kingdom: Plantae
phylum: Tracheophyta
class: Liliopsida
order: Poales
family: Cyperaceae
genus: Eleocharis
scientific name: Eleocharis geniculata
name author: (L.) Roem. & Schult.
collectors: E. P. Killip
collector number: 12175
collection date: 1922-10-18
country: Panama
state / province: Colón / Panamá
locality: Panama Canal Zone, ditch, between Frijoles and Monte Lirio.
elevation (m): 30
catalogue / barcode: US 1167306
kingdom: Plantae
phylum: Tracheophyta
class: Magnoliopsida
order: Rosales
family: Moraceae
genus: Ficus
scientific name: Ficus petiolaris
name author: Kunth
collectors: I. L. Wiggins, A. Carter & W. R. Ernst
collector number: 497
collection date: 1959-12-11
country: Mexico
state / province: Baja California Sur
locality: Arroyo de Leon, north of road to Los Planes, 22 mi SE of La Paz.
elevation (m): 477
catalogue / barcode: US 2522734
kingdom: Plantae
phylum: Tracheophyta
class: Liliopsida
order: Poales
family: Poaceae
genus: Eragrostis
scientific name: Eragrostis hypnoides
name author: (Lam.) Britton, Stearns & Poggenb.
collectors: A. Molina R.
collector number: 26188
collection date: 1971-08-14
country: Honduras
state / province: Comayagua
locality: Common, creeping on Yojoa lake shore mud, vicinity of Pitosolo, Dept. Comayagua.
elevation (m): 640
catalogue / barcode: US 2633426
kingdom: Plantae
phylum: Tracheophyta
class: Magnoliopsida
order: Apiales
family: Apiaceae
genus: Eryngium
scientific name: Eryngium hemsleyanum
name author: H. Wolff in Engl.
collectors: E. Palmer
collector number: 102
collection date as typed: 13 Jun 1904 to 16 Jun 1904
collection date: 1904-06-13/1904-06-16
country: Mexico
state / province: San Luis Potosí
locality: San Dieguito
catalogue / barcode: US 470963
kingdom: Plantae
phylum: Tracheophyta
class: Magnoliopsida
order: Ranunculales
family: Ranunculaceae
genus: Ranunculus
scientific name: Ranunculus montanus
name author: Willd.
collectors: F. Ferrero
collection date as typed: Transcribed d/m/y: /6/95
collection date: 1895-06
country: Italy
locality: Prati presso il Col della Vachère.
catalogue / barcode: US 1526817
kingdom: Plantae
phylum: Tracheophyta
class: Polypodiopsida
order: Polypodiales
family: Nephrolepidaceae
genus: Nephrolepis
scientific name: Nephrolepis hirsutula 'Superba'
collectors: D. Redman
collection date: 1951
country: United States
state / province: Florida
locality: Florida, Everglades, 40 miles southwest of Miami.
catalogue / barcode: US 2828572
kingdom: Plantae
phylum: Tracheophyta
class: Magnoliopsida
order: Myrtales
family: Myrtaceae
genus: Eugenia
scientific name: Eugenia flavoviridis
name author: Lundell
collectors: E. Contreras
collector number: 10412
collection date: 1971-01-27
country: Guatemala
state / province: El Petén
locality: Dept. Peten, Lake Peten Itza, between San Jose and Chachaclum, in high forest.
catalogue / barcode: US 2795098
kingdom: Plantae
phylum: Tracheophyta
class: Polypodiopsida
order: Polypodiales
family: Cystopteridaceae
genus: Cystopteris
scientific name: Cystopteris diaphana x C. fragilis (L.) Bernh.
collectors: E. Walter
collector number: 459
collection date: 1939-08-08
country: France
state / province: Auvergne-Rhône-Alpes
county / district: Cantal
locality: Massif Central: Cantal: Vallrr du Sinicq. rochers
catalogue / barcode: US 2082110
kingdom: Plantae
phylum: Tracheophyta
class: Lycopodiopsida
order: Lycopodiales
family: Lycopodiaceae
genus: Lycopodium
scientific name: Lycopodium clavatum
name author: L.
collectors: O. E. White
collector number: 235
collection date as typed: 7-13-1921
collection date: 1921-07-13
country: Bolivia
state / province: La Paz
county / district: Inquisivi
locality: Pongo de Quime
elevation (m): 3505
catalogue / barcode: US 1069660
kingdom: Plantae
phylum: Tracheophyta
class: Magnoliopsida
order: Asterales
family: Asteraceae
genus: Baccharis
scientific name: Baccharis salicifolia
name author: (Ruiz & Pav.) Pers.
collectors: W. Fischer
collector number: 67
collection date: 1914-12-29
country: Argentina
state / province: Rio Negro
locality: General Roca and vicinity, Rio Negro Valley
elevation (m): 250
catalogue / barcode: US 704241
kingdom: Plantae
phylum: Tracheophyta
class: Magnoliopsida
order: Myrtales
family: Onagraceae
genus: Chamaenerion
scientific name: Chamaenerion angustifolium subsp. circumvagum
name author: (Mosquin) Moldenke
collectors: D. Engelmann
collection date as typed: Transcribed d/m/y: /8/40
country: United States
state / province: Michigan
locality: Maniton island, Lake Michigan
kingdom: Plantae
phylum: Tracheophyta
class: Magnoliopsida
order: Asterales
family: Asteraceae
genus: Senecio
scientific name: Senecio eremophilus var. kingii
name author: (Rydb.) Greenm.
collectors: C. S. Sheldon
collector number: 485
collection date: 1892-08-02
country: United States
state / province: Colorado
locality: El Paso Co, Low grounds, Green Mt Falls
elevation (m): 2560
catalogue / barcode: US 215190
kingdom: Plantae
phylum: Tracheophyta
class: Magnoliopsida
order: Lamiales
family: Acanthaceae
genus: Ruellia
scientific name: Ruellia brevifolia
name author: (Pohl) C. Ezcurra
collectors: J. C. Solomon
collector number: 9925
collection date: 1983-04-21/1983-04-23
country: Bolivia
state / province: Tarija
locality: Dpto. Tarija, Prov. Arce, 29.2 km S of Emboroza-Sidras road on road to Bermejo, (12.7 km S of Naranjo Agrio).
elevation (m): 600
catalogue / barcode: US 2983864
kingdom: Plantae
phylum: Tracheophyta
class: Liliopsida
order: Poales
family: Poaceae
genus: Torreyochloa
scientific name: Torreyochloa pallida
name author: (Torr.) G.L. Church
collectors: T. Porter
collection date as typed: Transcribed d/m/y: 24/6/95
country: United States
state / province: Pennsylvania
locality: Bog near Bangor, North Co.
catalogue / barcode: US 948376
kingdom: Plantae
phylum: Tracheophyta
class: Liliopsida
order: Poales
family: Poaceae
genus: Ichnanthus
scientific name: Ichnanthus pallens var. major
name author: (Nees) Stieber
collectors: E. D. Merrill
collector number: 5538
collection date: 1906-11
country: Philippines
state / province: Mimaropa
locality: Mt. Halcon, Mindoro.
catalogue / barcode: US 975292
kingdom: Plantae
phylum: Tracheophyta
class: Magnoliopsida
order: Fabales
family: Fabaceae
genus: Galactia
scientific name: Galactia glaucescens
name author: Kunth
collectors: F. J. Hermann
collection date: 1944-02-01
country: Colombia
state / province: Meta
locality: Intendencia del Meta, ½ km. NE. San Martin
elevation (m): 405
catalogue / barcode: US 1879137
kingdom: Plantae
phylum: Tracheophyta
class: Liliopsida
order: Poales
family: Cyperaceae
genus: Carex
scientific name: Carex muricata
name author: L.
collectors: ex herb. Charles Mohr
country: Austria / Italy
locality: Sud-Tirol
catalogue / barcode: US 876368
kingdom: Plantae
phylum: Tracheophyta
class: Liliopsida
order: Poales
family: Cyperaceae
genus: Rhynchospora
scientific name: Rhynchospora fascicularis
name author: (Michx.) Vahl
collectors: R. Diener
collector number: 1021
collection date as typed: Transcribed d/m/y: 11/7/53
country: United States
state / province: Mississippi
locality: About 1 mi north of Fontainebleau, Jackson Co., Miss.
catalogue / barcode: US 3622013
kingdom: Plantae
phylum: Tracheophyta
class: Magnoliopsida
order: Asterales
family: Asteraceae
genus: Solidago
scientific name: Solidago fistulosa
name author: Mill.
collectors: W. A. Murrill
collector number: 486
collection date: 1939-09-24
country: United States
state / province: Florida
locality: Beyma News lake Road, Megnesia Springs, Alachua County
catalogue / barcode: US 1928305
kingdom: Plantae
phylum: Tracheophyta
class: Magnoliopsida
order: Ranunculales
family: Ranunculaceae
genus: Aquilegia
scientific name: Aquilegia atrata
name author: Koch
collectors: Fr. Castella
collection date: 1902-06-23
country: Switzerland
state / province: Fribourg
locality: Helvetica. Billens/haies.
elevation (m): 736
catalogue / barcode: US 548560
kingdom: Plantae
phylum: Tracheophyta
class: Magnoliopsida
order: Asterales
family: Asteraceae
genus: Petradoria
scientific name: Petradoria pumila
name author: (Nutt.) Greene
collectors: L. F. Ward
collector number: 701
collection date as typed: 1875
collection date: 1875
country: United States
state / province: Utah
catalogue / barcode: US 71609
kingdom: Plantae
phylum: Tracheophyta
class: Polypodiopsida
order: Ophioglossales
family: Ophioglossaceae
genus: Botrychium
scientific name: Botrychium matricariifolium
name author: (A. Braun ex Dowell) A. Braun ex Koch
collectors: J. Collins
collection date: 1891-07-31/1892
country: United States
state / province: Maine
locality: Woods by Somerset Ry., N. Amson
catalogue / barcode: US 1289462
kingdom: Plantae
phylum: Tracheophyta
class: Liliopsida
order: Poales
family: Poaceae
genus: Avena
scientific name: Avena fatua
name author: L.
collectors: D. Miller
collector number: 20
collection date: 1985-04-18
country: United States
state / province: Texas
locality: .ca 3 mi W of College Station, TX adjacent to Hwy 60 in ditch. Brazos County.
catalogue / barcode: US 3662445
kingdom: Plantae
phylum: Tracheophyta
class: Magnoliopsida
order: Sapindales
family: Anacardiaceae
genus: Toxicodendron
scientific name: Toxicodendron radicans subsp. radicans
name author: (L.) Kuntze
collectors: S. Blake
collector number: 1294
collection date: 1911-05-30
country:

- What this task involves
Copy the lines of the records word for word, starting at the line containing "scientific name: Rhynchospora fascicularis" and ending at the line containing "scientific name: Solidago fistulosa", both included.

- Correct output
scientific name: Rhynchospora fascicularis
name author: (Michx.) Vahl
collectors: R. Diener
collector number: 1021
collection date as typed: Transcribed d/m/y: 11/7/53
country: United States
state / province: Mississippi
locality: About 1 mi north of Fontainebleau, Jackson Co., Miss.
catalogue / barcode: US 3622013
kingdom: Plantae
phylum: Tracheophyta
class: Magnoliopsida
order: Asterales
family: Asteraceae
genus: Solidago
scientific name: Solidago fistulosa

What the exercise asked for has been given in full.